Problem details: Reproduce the text of the material below verbatim, from its first line through the line containing "vida cotidiana, tanto", inclusive.

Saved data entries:
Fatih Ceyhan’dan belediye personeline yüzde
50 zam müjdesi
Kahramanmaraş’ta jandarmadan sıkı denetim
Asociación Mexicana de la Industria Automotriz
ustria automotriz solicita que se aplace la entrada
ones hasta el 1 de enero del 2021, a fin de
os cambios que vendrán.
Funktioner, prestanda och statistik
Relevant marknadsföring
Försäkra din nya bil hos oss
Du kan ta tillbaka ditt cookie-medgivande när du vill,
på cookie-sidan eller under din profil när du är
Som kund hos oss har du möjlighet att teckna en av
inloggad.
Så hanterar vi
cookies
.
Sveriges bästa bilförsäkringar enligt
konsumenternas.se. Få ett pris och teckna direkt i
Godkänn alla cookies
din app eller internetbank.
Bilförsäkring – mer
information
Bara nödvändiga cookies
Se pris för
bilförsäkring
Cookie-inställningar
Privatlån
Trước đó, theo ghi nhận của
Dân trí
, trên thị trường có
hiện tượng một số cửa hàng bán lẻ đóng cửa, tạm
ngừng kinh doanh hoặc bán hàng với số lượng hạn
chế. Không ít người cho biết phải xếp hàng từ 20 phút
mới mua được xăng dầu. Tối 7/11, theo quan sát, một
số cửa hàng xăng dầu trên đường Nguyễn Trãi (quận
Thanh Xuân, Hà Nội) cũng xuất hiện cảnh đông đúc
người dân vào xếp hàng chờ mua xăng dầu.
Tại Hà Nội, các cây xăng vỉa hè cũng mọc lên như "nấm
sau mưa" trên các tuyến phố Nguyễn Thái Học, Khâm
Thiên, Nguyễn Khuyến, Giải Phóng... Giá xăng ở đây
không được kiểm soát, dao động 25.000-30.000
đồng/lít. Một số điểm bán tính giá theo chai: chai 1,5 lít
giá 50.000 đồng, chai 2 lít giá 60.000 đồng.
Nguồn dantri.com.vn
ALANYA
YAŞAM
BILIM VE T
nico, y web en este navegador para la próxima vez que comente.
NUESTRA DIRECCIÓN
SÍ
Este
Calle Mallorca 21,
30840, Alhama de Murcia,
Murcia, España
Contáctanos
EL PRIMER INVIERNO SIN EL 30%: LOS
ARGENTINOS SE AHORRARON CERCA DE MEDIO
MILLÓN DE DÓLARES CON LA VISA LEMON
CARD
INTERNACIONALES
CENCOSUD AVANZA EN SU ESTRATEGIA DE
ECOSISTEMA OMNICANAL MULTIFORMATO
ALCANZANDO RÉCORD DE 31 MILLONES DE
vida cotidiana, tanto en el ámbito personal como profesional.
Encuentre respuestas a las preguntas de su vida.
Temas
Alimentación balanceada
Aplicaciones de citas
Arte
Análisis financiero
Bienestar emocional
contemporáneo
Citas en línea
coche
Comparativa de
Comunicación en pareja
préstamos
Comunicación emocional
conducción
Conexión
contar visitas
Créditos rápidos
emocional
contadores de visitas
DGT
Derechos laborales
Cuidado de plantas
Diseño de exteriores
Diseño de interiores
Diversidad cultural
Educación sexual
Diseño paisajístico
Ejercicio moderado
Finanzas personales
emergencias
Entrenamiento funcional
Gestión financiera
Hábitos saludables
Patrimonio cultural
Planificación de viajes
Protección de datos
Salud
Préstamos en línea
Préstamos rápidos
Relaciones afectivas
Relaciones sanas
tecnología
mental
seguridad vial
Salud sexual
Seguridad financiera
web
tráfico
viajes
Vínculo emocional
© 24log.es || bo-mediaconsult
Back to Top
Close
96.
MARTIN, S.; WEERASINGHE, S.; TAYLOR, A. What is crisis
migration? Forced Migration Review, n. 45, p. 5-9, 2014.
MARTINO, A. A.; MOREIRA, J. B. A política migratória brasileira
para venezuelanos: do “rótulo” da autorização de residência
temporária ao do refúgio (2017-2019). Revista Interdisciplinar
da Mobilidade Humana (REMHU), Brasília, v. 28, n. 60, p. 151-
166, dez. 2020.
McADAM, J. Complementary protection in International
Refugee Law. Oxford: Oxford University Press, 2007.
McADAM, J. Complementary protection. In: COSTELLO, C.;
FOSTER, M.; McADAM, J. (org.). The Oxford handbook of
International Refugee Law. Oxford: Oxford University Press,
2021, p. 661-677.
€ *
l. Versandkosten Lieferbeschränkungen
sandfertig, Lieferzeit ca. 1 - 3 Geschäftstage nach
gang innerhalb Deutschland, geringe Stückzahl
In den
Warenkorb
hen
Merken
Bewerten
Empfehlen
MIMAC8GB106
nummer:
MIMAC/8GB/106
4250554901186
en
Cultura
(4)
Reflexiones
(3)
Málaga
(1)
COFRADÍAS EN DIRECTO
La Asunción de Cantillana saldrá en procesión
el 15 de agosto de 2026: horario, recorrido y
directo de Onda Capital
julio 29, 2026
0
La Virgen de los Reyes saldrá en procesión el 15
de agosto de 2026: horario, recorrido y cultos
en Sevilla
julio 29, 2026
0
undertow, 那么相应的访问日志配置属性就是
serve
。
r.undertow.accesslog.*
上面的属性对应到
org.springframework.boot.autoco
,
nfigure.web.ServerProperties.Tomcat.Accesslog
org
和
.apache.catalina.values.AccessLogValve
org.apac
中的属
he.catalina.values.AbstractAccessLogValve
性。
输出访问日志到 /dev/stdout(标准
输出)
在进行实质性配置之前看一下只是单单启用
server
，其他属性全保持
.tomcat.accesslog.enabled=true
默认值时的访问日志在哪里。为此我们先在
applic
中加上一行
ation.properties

Result of the task:
Fatih Ceyhan’dan belediye personeline yüzde
50 zam müjdesi
Kahramanmaraş’ta jandarmadan sıkı denetim
Asociación Mexicana de la Industria Automotriz
ustria automotriz solicita que se aplace la entrada
ones hasta el 1 de enero del 2021, a fin de
os cambios que vendrán.
Funktioner, prestanda och statistik
Relevant marknadsföring
Försäkra din nya bil hos oss
Du kan ta tillbaka ditt cookie-medgivande när du vill,
på cookie-sidan eller under din profil när du är
Som kund hos oss har du möjlighet att teckna en av
inloggad.
Så hanterar vi
cookies
.
Sveriges bästa bilförsäkringar enligt
konsumenternas.se. Få ett pris och teckna direkt i
Godkänn alla cookies
din app eller internetbank.
Bilförsäkring – mer
information
Bara nödvändiga cookies
Se pris för
bilförsäkring
Cookie-inställningar
Privatlån
Trước đó, theo ghi nhận của
Dân trí
, trên thị trường có
hiện tượng một số cửa hàng bán lẻ đóng cửa, tạm
ngừng kinh doanh hoặc bán hàng với số lượng hạn
chế. Không ít người cho biết phải xếp hàng từ 20 phút
mới mua được xăng dầu. Tối 7/11, theo quan sát, một
số cửa hàng xăng dầu trên đường Nguyễn Trãi (quận
Thanh Xuân, Hà Nội) cũng xuất hiện cảnh đông đúc
người dân vào xếp hàng chờ mua xăng dầu.
Tại Hà Nội, các cây xăng vỉa hè cũng mọc lên như "nấm
sau mưa" trên các tuyến phố Nguyễn Thái Học, Khâm
Thiên, Nguyễn Khuyến, Giải Phóng... Giá xăng ở đây
không được kiểm soát, dao động 25.000-30.000
đồng/lít. Một số điểm bán tính giá theo chai: chai 1,5 lít
giá 50.000 đồng, chai 2 lít giá 60.000 đồng.
Nguồn dantri.com.vn
ALANYA
YAŞAM
BILIM VE T
nico, y web en este navegador para la próxima vez que comente.
NUESTRA DIRECCIÓN
SÍ
Este
Calle Mallorca 21,
30840, Alhama de Murcia,
Murcia, España
Contáctanos
EL PRIMER INVIERNO SIN EL 30%: LOS
ARGENTINOS SE AHORRARON CERCA DE MEDIO
MILLÓN DE DÓLARES CON LA VISA LEMON
CARD
INTERNACIONALES
CENCOSUD AVANZA EN SU ESTRATEGIA DE
ECOSISTEMA OMNICANAL MULTIFORMATO
ALCANZANDO RÉCORD DE 31 MILLONES DE
vida cotidiana, tanto en el ámbito personal como profesional.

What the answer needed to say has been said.